== Supplied data
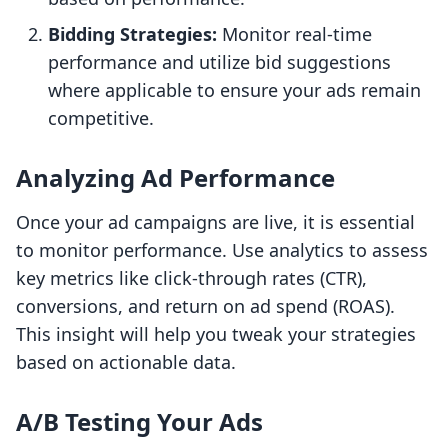
Bidding Strategies:
Monitor real-time
performance and utilize bid suggestions
where applicable to ensure your ads remain
competitive.
Analyzing Ad Performance
Once your ad campaigns are live, it is essential
to monitor performance. Use analytics to assess
key metrics like click-through rates (CTR),
conversions, and return on ad spend (ROAS).
This insight will help you tweak your strategies
based on actionable data.
A/B Testing Your Ads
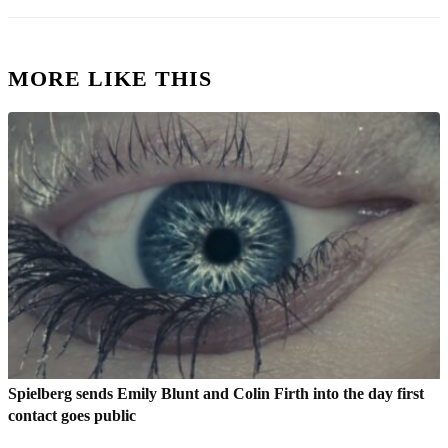
MORE LIKE THIS
Spielberg sends Emily Blunt and Colin Firth into the day first
contact goes public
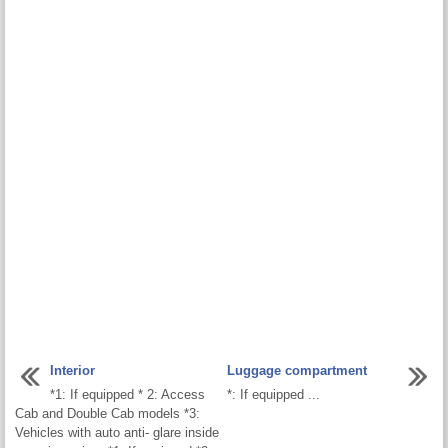
Interior
Luggage compartment
*1: If equipped * 2: Access
*: If equipped ...
Cab and Double Cab models *3:
Vehicles with auto anti- glare inside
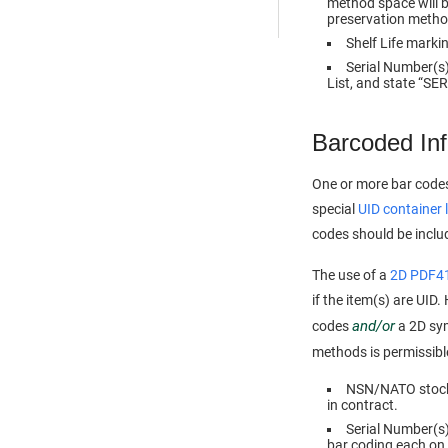
method space will be
preservation method
Shelf Life marki
Serial Number(s),
List, and state “S
Barcoded In
One or more bar codes
special
UID container 
codes should be incl
The use of a
2D PDF4
if the item(s) are UID
and/or
codes
a 2D sym
methods is permissible,
NSN/NATO stock n
in contract.
Serial Number(s).
bar coding each on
====
Try it>
Reprint all the data above verbatim, excluding pictures.

Solution>
Bidding Strategies:
Monitor real-time
performance and utilize bid suggestions
where applicable to ensure your ads remain
competitive.
Analyzing Ad Performance
Once your ad campaigns are live, it is essential
to monitor performance. Use analytics to assess
key metrics like click-through rates (CTR),
conversions, and return on ad spend (ROAS).
This insight will help you tweak your strategies
based on actionable data.
A/B Testing Your Ads
MORE LIKE THIS
Spielberg sends Emily Blunt and Colin Firth into the day first
contact goes public
Interior
Luggage compartment
*1: If equipped * 2: Access
*: If equipped ...
Cab and Double Cab models *3:
Vehicles with auto anti- glare inside
method space will be
preservation method
Shelf Life marki
Serial Number(s),
List, and state “S
Barcoded In
One or more bar codes
special
UID container 
codes should be incl
The use of a
2D PDF4
if the item(s) are UID
and/or
codes
a 2D sym
methods is permissible,
NSN/NATO stock n
in contract.
Serial Number(s).
bar coding each on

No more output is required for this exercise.